Tunisie : Kais Saied riposte aux critiques internationales et accuse l’Occident d’« ingérence flagrante »

Tunis n’entend pas se laisser dicter sa conduite. C’est, en substance, le message adressé dans la nuit du 28 au 29 avril par le président Kais Saied, après une salve de condamnations émanant de la France, de l’Allemagne et du Haut-Commissariat des Nations unies aux droits de l’homme. Ces critiques visaient le traitement réservé à plusieurs figures de l’opposition récemment condamnées à de lourdes peines de prison dans le cadre d’un procès qualifié de politique par les ONG et plusieurs chancelleries occidentales.

« Les déclarations et communiqués émanant de parties étrangères sont inacceptables (…) et constituent une ingérence flagrante dans les affaires intérieures de la Tunisie », a fustigé M. Saied, en recevant son ministre des Affaires étrangères. La présidence a diffusé ce communiqué dans un climat de tensions croissantes entre Tunis et ses partenaires internationaux, sur fond de crispation politique et de répression accrue.

Face aux critiques pointant le manque de transparence du procès — dont l’exclusion d’observateurs internationaux —, le président tunisien a renvoyé la balle : « Si certains expriment leur regret que des observateurs aient été exclus, la Tunisie peut aussi envoyer des observateurs auprès de ces parties et leur demander de modifier leurs législations. » Une pique à peine voilée à Paris et Berlin, accusés d’un deux poids deux mesures.

La tension est montée d’un cran avec la réaction du Haut-Commissaire des Nations unies aux droits de l’homme, Volker Türk, qui a jugé le procès « entaché de violations du droit à un procès équitable et du droit à une procédure régulière ». Une procédure à la fois opaque et controversée, qui concerne plusieurs personnalités de premier plan, dont le constitutionnaliste Jawhar Ben Mbarek et d’autres figures de la mouvance opposée à Saied, accusées de « complot contre la sûreté de l’État ». Toutes contestent les charges, évoquant un dossier vide, monté de toutes pièces à des fins d’intimidation politique.

Lire aussi : Blanchiment de 190 millions d’euros: le fils de Macky Sall convoqué par le parquet…

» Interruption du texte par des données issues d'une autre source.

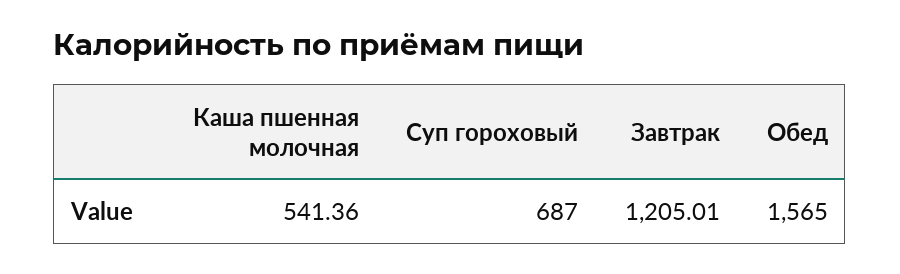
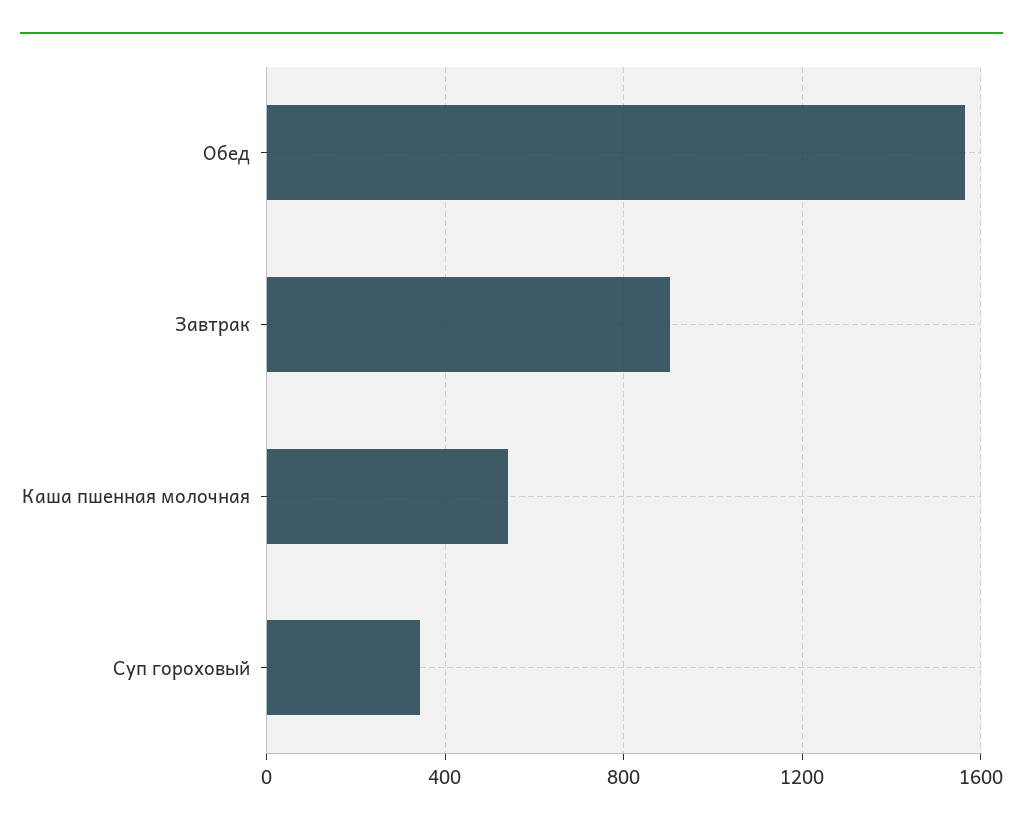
  {
    "Каша пшенная молочная": 541.36,
-   "Суп гороховый": 687,
+   "Суп гороховый": 350,
-   "Завтрак": 1205.01,
+   "Завтрак": 900,
    "Обед": 1565
  }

Volker Türk s’est dit « gravement préoccupé » par les motivations politiques sous-jacentes à ces condamnations, exhortant les autorités tunisiennes à « ne pas instrumentaliser les lois sur la sécurité nationale ou la lutte antiterroriste pour faire taire la dissidence ». Une critique frontale visant l’usage extensif d’un décret controversé adopté en 2022, criminalisant la diffusion de « fausses informations » – texte dont les contours flous autorisent une répression large des voix critiques, y compris des journalistes et des avocats.

Vers une dérive autoritaire assumée

Depuis le coup de force du 25 juillet 2021, par lequel Kais Saied a suspendu le Parlement et s’est arrogé l’ensemble des pouvoirs exécutif et législatif, la Tunisie semble s’éloigner un peu plus chaque mois du chemin de la transition démocratique amorcée en 2011. L’espoir né du Printemps arabe, où Tunis faisait figure de modèle régional, paraît désormais balayé par une dynamique autoritaire assumée.

Outre les poursuites judiciaires contre l’opposition, la société civile dénonce un rétrécissement dramatique de l’espace public. Les arrestations arbitraires, les campagnes de harcèlement judiciaire, et l’étouffement des libertés d’expression alimentent un climat de peur. Des organisations tunisiennes et internationales alertent sur un « verrouillage » progressif du débat démocratique.

La réponse cinglante de M. Saied aux critiques occidentales trahit une rupture de plus en plus assumée avec les partenaires traditionnels de la Tunisie. Alors que le pays traverse une crise économique et sociale profonde, et dépend encore partiellement de soutiens financiers extérieurs, cette escalade rhétorique pourrait isoler davantage le régime tunisien sur la scène internationale.

« La Tunisie était un modèle et une source d’inspiration après 2011 », a rappelé Volker Türk, appelant le pays à revenir « sur le chemin de la démocratie, de l’État de droit et des droits humains ». Un vœu pieux, à l’heure où la présidence tunisienne semble privilégier la confrontation à l’apaisement, au nom d’une souveraineté désormais érigée en rempart contre toute critique.